CHANG NOI

From Westminster to Washington

25 April 2005

index

On 6 February 2005, Thailand elected a president. Of course, it didn't really. Thailand is a constitutional monarchy with a parliamentary system headed by a prime minister. But putting it this way highlights the big change which has come over Thailand's political system in the last few years. Most of this has been the result of the 1997 constitution. But ways in which the politicians are using the constitution also play a part..

Take the way Thaksin campaigned for this February's election. At the previous polls in 2001, his party's emphasis had been on its campaign platform. This time, the Thai Rak Thai party had an even more elaborate platform, and so did other parties. But these were not the focus of the campaign. This election was about personalities rather than policies.

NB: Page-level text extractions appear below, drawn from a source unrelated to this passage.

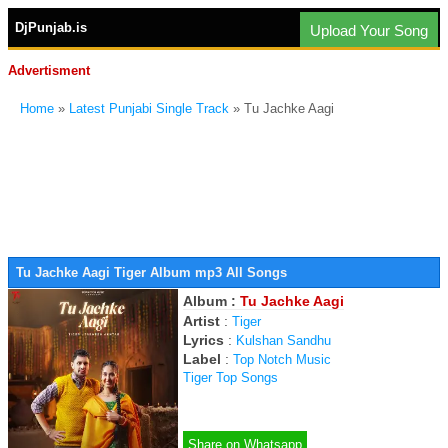
DjPunjab.is
Upload Your Song
Advertisment
Home
»
Latest Punjabi Single Track
» Tu Jachke Aagi
Tu Jachke Aagi Tiger Album mp3 All Songs
Album :
Tu Jachke Aagi
Artist
:
Tiger
Lyrics
:
Kulshan Sandhu
Label
:
Top Notch Music
Tiger Top Songs
Share on Whatsapp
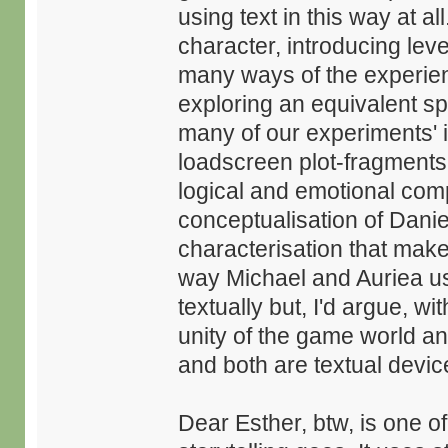
using text in this way at a
character, introducing leve
many ways of the experient
exploring an equivalent spac
many of our experiments'
loadscreen plot-fragments 
logical and emotional comp
conceptualisation of Danie
characterisation that make
way Michael and Auriea us
textually but, I'd argue, w
unity of the game world an
and both are textual devices
Dear Esther, btw, is one o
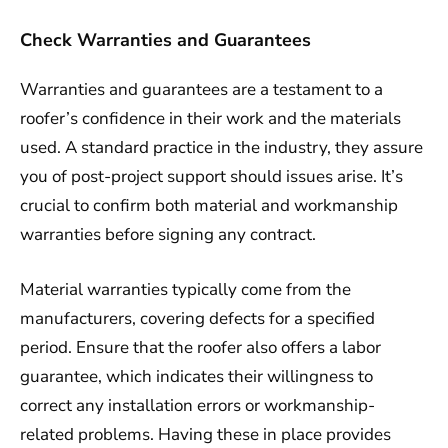
Check Warranties and Guarantees
Warranties and guarantees are a testament to a
roofer’s confidence in their work and the materials
used. A standard practice in the industry, they assure
you of post-project support should issues arise. It’s
crucial to confirm both material and workmanship
warranties before signing any contract.
Material warranties typically come from the
manufacturers, covering defects for a specified
period. Ensure that the roofer also offers a labor
guarantee, which indicates their willingness to
correct any installation errors or workmanship-
related problems. Having these in place provides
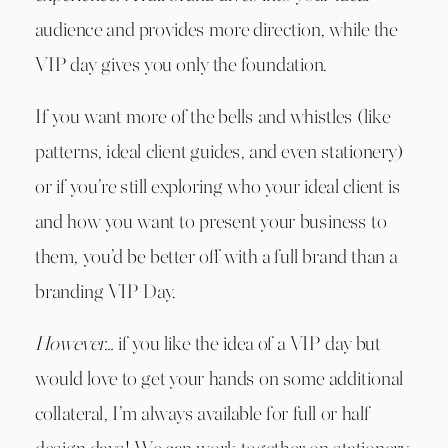
audience and provides more direction, while the
VIP day gives you only the foundation.
If you want more of the bells and whistles (like
patterns, ideal client guides, and even stationery)
or if you’re still exploring who your ideal client is
and how you want to present your business to
them, you’d be better off with a full brand than a
branding VIP Day.
However…
if you like the idea of a VIP day but
would love to get your hands on some additional
collateral, I’m always available for full or half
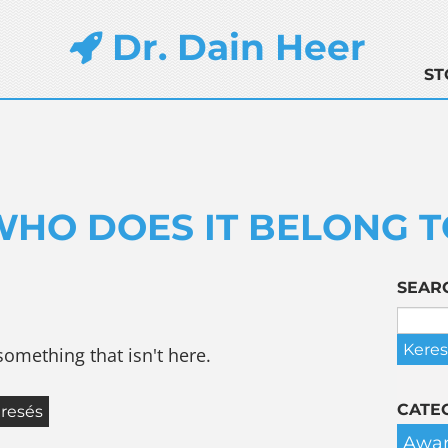
Dr. Dain Heer
ST
WHO DOES IT BELONG T
SEAR
something that isn't here.
CATE
Awar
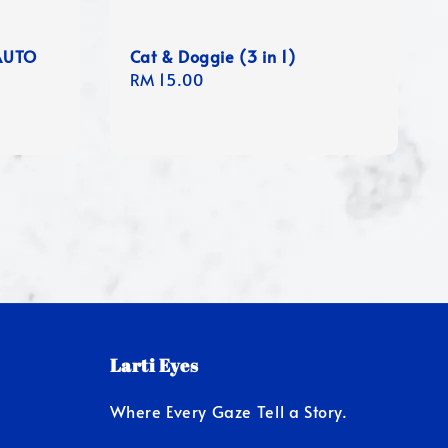
AUTO
Cat & Doggie (3 in 1)
Regular
RM 15.00
price
Larti Eyes
Where Every Gaze Tell a Story.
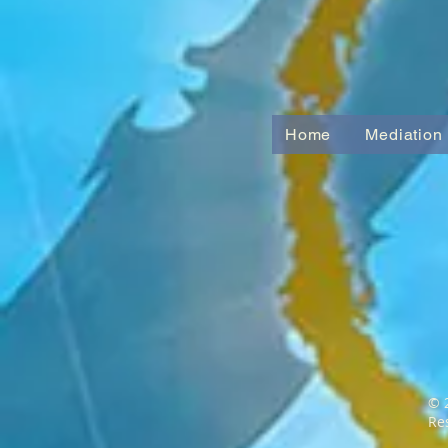
Home
Mediation
© 
Re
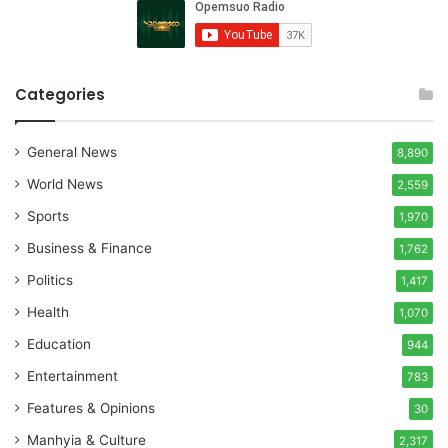
Categories
General News
8,890
World News
2,559
Sports
1,970
Business & Finance
1,762
Politics
1,417
Health
1,070
Education
944
Entertainment
783
Features & Opinions
30
Manhyia & Culture
2,317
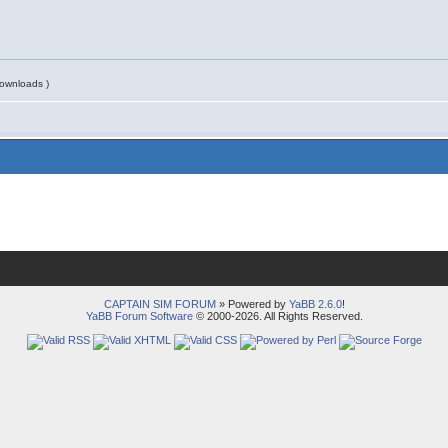
ownloads )
CAPTAIN SIM FORUM
» Powered by
YaBB 2.6.0
!
YaBB Forum Software
© 2000-2026. All Rights Reserved.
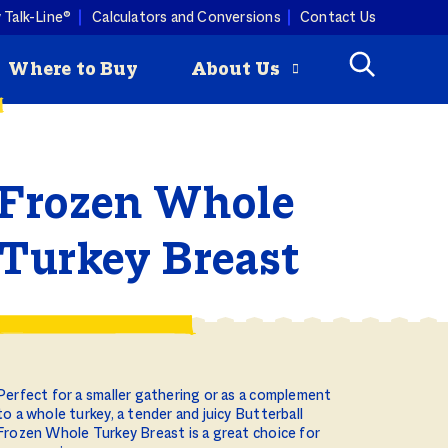
 Talk-Line®
Calculators and Conversions
Contact Us
Where to Buy
About Us
Frozen Whole
Check
How to Roast
mmertime cooking with a
ey is
a Turkey
ist. Butterball turkey pairs
Butterball
ny produce, so you can keep
Turkey Breast
riginal Seasoned
 combos coming all season
rozen Turkey Burgers
ity Programs
How to Deep
Fry a Turkey
Perfect for a smaller gathering or as a complement
to a whole turkey, a tender and juicy Butterball
Frozen Whole Turkey Breast is a great choice for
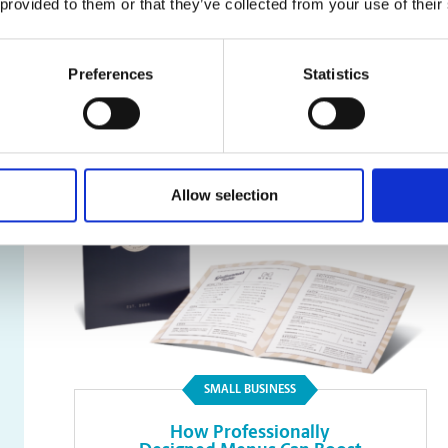
 provided to them or that they’ve collected from your use of their
Faxing
Preferences
Statistics
Read Article
Allow selection
SMALL BUSINESS
How Professionally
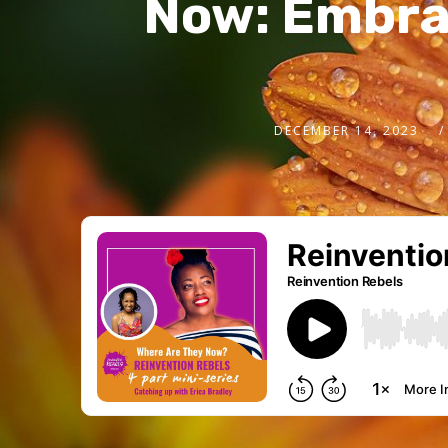
Now: Embrac
DECEMBER 14, 2023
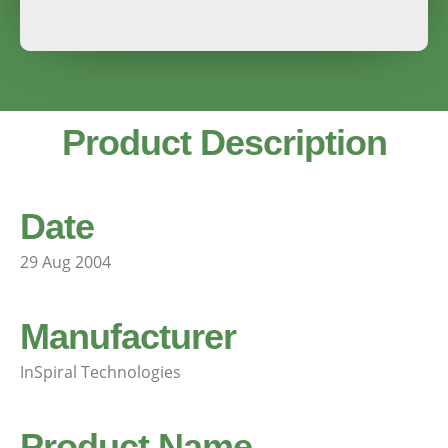
Product Description
Date
29 Aug 2004
Manufacturer
InSpiral Technologies
Product Name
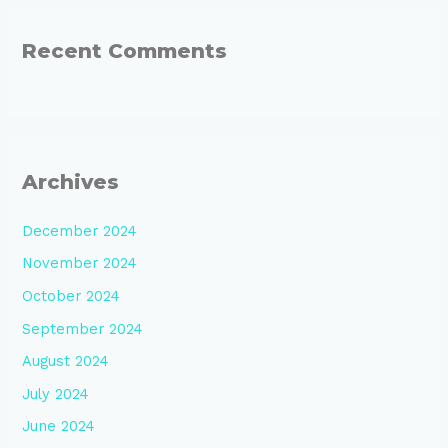
Recent Comments
Archives
December 2024
November 2024
October 2024
September 2024
August 2024
July 2024
June 2024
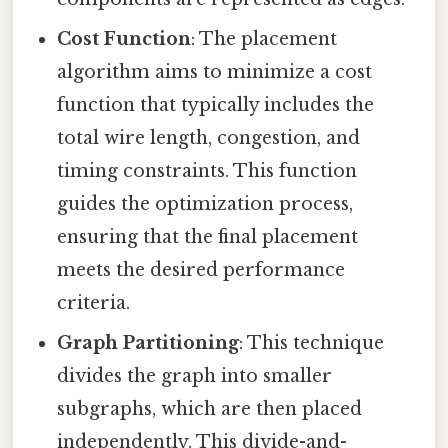
Cost Function
: The placement
algorithm aims to minimize a cost
function that typically includes the
total wire length, congestion, and
timing constraints. This function
guides the optimization process,
ensuring that the final placement
meets the desired performance
criteria.
Graph Partitioning
: This technique
divides the graph into smaller
subgraphs, which are then placed
independently. This divide-and-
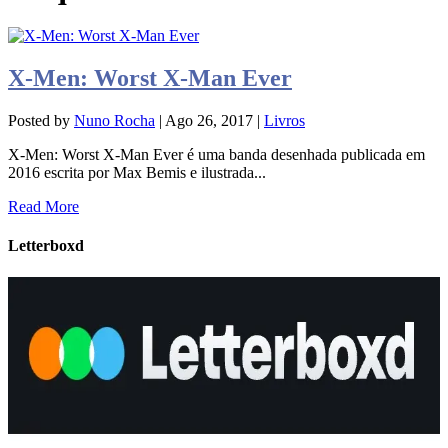
X-Men: Worst X-Man Ever
Posted by
Nuno Rocha
|
Ago 26, 2017
|
Livros
X-Men: Worst X-Man Ever é uma banda desenhada publicada em
2016 escrita por Max Bemis e ilustrada...
Read More
Letterboxd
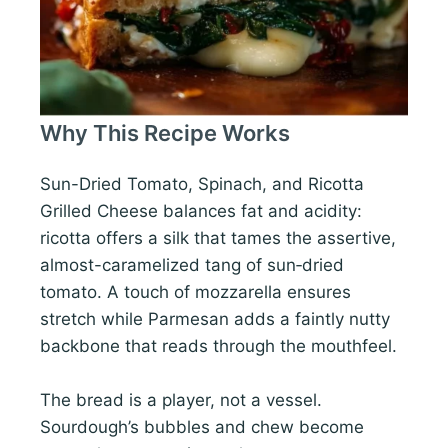
Why This Recipe Works
Sun-Dried Tomato, Spinach, and Ricotta
Grilled Cheese balances fat and acidity:
ricotta offers a silk that tames the assertive,
almost-caramelized tang of sun‑dried
tomato. A touch of mozzarella ensures
stretch while Parmesan adds a faintly nutty
backbone that reads through the mouthfeel.
The bread is a player, not a vessel.
Sourdough’s bubbles and chew become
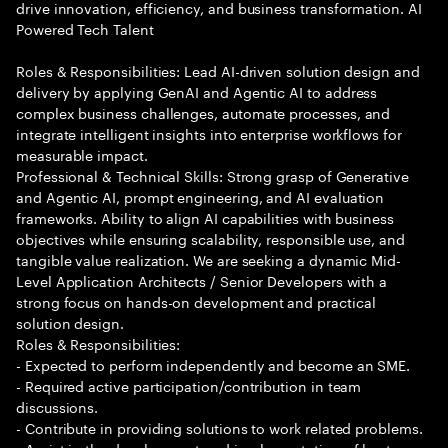
drive innovation, efficiency, and business transformation. AI
Powered Tech Talent
Roles & Responsibilities: Lead AI-driven solution design and
delivery by applying GenAI and Agentic AI to address
complex business challenges, automate processes, and
integrate intelligent insights into enterprise workflows for
measurable impact.
Professional & Technical Skills: Strong grasp of Generative
and Agentic AI, prompt engineering, and AI evaluation
frameworks. Ability to align AI capabilities with business
objectives while ensuring scalability, responsible use, and
tangible value realization. We are seeking a dynamic Mid-
Level Application Architects / Senior Developers with a
strong focus on hands-on development and practical
solution design.
Roles & Responsibilities:
- Expected to perform independently and become an SME.
- Required active participation/contribution in team
discussions.
- Contribute in providing solutions to work related problems.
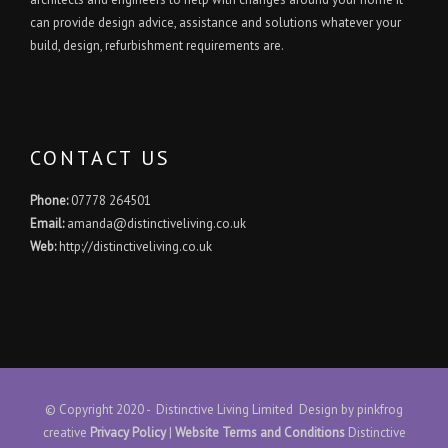
can provide design advice, assistance and solutions whatever your
build, design, refurbishment requirements are.
CONTACT US
Phone:
07778 264501
Email:
amanda@distinctiveliving.co.uk
Web:
http://distinctiveliving.co.uk
© Copyright 2020 - Distinctive Living Limited Design by
pinkfrog
creative
Privacy Policy
|
Website Terms and Conditions
Distinctive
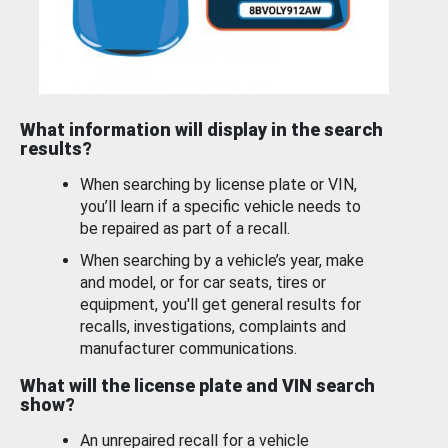
What information will display in the search
results?
When searching by license plate or VIN,
you’ll learn if a specific vehicle needs to
be repaired as part of a recall.
When searching by a vehicle’s year, make
and model, or for car seats, tires or
equipment, you'll get general results for
recalls, investigations, complaints and
manufacturer communications.
What will the license plate and VIN search
show?
An unrepaired recall for a vehicle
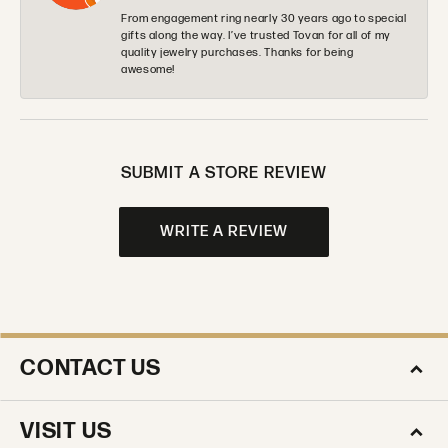
From engagement ring nearly 30 years ago to special
gifts along the way. I’ve trusted Tovan for all of my
quality jewelry purchases. Thanks for being
awesome!
SUBMIT A STORE REVIEW
WRITE A REVIEW
CONTACT US
VISIT US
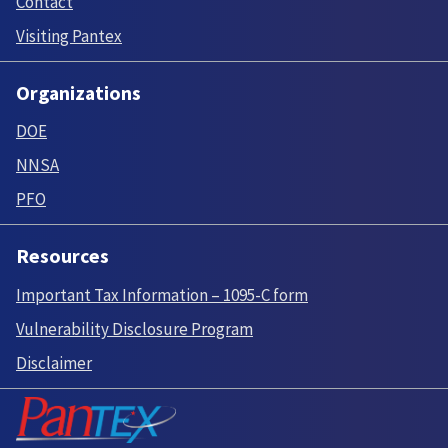
Contact
Visiting Pantex
Organizations
DOE
NNSA
PFO
Resources
Important Tax Information – 1095-C form
Vulnerability Disclosure Program
Disclaimer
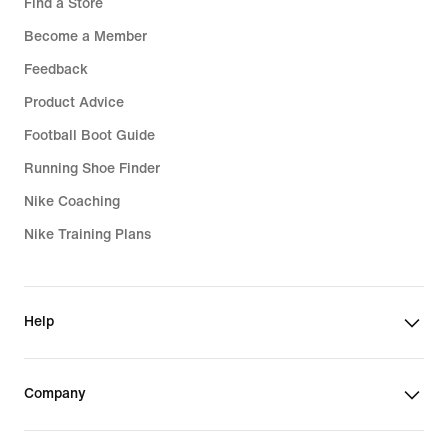
Find a Store
Become a Member
Feedback
Product Advice
Football Boot Guide
Running Shoe Finder
Nike Coaching
Nike Training Plans
Help
Company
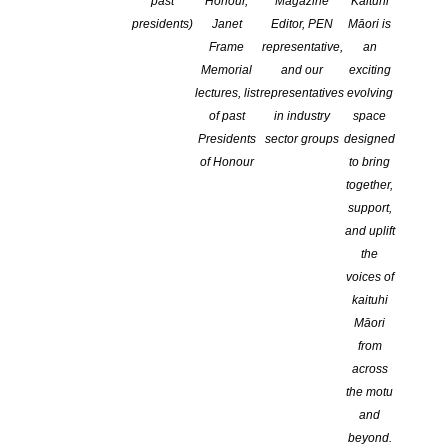
past
Honour,
Magazine
Kaituhi
presidents)
Janet
Editor, PEN
Māori is
Frame
representative,
an
Memorial
and our
exciting
lectures, list
representatives
evolving
of past
in industry
space
Presidents
sector groups
designed
of Honour
to bring
together,
support,
We are pleased to announce this
and uplift
the
year’s Commonwealth Short Story
voices of
Prize regional winners!
kaituhi
Māori
from
The 2022 overall winner will be announced in an online ceremony
across
at 1pm, Tuesday 21 June, and at a special event as part of the
the motu
Commonwealth People’s Forum in Kigali, Rwanda.
and
beyond.
Africa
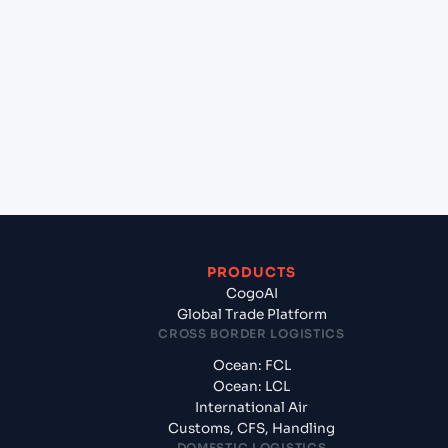
+
Which Incoterms are common for Sohar (OMSOH),
Sohar, Oman to Tuticorin (INTUT), Tuticorin, India?
+
What documents should I prepare when exporting
from Sohar (OMSOH), Sohar, Oman?
PRODUCTS
CogoAI
Global Trade Platform
CROSS BORDER LOGISTICS
Ocean: FCL
Ocean: LCL
International Air
Customs, CFS, Handling
DOMESTIC LOGISTICS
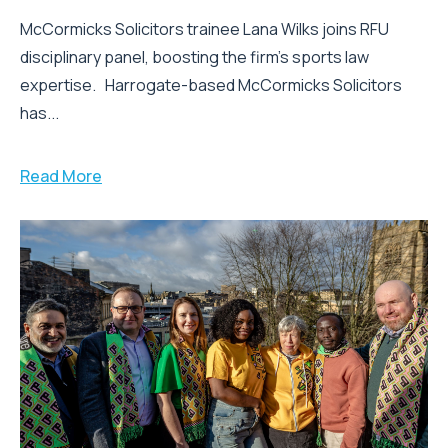
McCormicks Solicitors trainee Lana Wilks joins RFU
disciplinary panel, boosting the firm’s sports law
expertise. Harrogate-based McCormicks Solicitors
has...
Read More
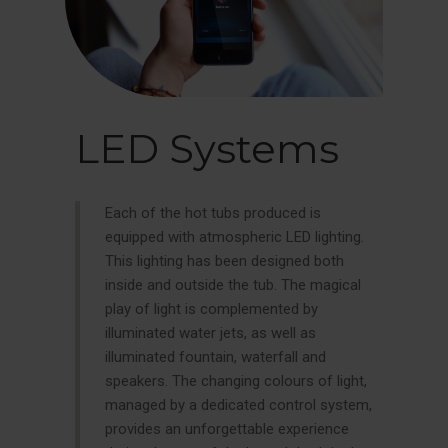
LED Systems
Each of the hot tubs produced is
equipped with atmospheric LED lighting.
This lighting has been designed both
inside and outside the tub. The magical
play of light is complemented by
illuminated water jets, as well as
illuminated fountain, waterfall and
speakers. The changing colours of light,
managed by a dedicated control system,
provides an unforgettable experience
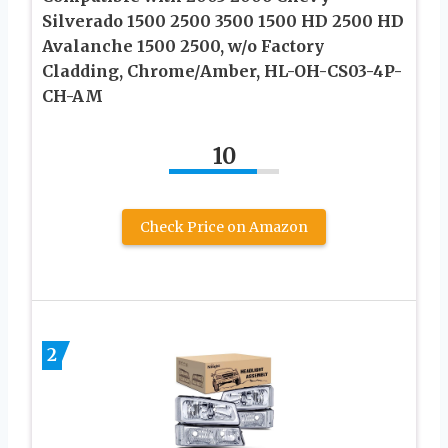
Silverado 1500 2500 3500 1500 HD 2500 HD
Avalanche 1500 2500, w/o Factory
Cladding, Chrome/Amber, HL-OH-CS03-4P-
CH-AM
10
Check Price on Amazon
2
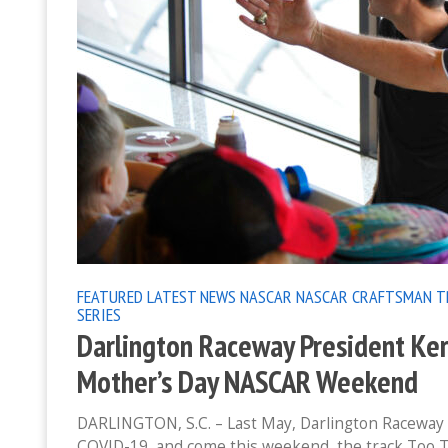
FEATURED
LATEST NEWS
NASCAR
NASCAR CRAFTSMAN T
SERIES
Darlington Raceway President Ker
Mother’s Day NASCAR Weekend
DARLINGTON, S.C. – Last May, Darlington Raceway h
COVID-19, and come this weekend, the track Too 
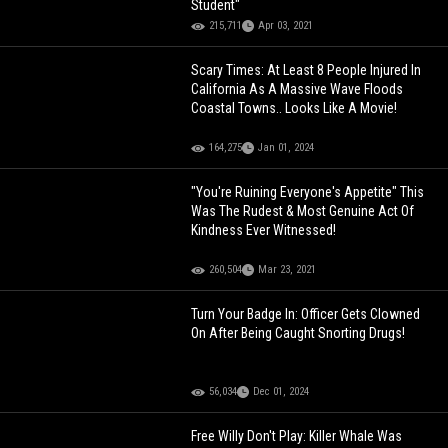
Student"
215,711
Apr 03, 2021
Scary Times: At Least 8 People Injured In
California As A Massive Wave Floods
Coastal Towns.. Looks Like A Movie!
164,275
Jan 01, 2024
"You're Ruining Everyone's Appetite" This
Was The Rudest & Most Genuine Act Of
Kindness Ever Witnessed!
260,504
Mar 23, 2021
Turn Your Badge In: Officer Gets Clowned
On After Being Caught Snorting Drugs!
56,034
Dec 01, 2024
Free Willy Don't Play: Killer Whale Was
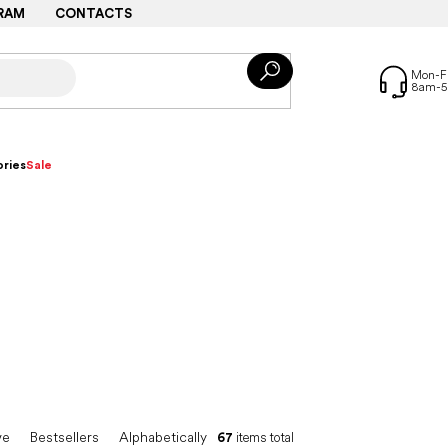
RAM
CONTACTS
ries
Sale
ve
Bestsellers
Alphabetically
67
items total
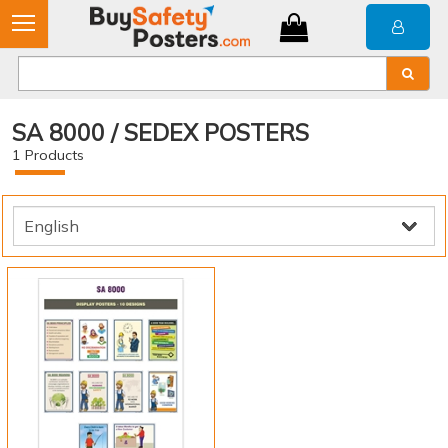
SA 8000 / SEDEX POSTERS
1
Products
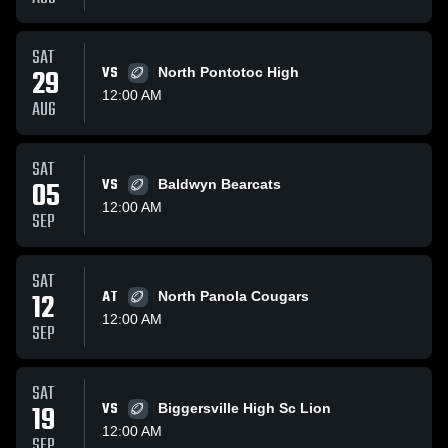
SAT
29
VS
North Pontotoc High
12:00 AM
AUG
SAT
05
VS
Baldwyn Bearcats
12:00 AM
SEP
SAT
12
AT
North Panola Cougars
12:00 AM
SEP
SAT
19
VS
Biggersville High Sc Lion
12:00 AM
SEP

In his campaign speeches, Thaksin said vote for me because I have done a lot for you in the last four years and I will do a lot for you in the next four too. His party, his government, his political colleagues were hardly mentioned. At some campaign stops, he delivered this “vote for me” pitch without even introducing the party's local candidates. In the same vein, Thaksin reduced the opposition against him to the personality of the party leaders. He lampooned Banyat and told people Banharn had “changed” and was no longer trustworthy. He urged voters to give him a huge majority so that he personally would have more power and less obstruction from any opposition. In many ways, Thaksin campaigned in a very presidential style.

Of course, local factors still played a large part in how people voted. But strikingly, more people voted for Thai Rak Thai on the party list than on their constituency ballot. It seems that many voters who liked a non-TRT candidate in their constituency still plumped for TRT (=Thaksin) when it came to the “national” vote on the party list.

Another major change has happened with scarcely any comment. In Thaksin's new Cabinet, only 8 of the 35 ministers are elected members of parliament. Over the prior twenty years, Thailand's parliamentary system had developed along the lines of the Westminster model from the UK: voters elected MPs, and the prime minister selected a Cabinet from among them. The 1997 constitution introduced the party list along with incentives for ministers to be chosen from among party list MPs rather than constituency MPs. Most ministers in the ten Cabinets of Thaksin's first term were elected party list MPs. But the 1997 constitution does not force the prime minister to select MPs as ministers. And in his recent Cabinet choice, 27 of the 35 ministers are outsiders.

This fact was rather disguised because many of them had been ministers and MPs before. But others are people tied directly to Thaksin himself including a long-standing banker, family doctor, and several political aides. Ministers need have no political base or standing other than their relationship with the prime minister. This new model looks much more like Washington DC than Westminster UK. In the USA, voters directly elect a president who then hand-picks his secretaries-of-state and other minister-like appointees from outside the ranks of elected representatives in the Congress and Senate. Thailand's system is not all the way there, but it has made a big shift in that direction and could shift further.

One key difference from the Washington model is that Thailand has no system of confirmation hearings which allow the elected representatives to scrutinise the background and suitability of the prime minister's choices. Thaksin has told us that the only check-and-balance on himself is his wife, and probably that goes for the rest of the Cabinet too.

Another important change has taken place in the political background. Until a few years ago, the only aides for the prime minister and other ministers were a couple of secretaries and a handful of “advisers” who were all honorary (unpaid) and mostly decorative. Now there is a large new cadre of people equivalent to the “staffers” who litter the American political landscape. These include secretaries, vice-ministers, and multiple teams of advisers. Many are on the payroll of the state or the ruling party or individual patrons. The capsule biographies on TRT's website show that many novice MPs had previously worked in these staffer roles.

In the past, policy was mostly crafted in the bureaucracy because the political wing simply did not have the resources. That has changed dramatically. The decline of some of the expert agencies involved in policy-making in the past (like NESDB) is a consequence.

Taken together, these various shifts add up to a big change in the political system. The recent reforms in Cabinet procedure which further strengthen the power of the prime minister will push this even further. Thailand's system has not moved completely from Westminster to Washington, but it is some way across the Atlantic and rowing hard.

Much of this is directly down to the 1997 constitution. Note that the chief drafter, Bowornsak Uwanno, was schooled in the French legal tradition which is the spiritual godparent of the American (presidential) system. Perhaps intentionally, perhaps unintentionally, many aspects of a presidential model got written into the charter. Thaksin is filling in some of the blanks by the way he conducts himself as a political leader. And of course it was Bowornsak again, now Cabinet Secretary, who drafted the recent changes in Cabinet practice.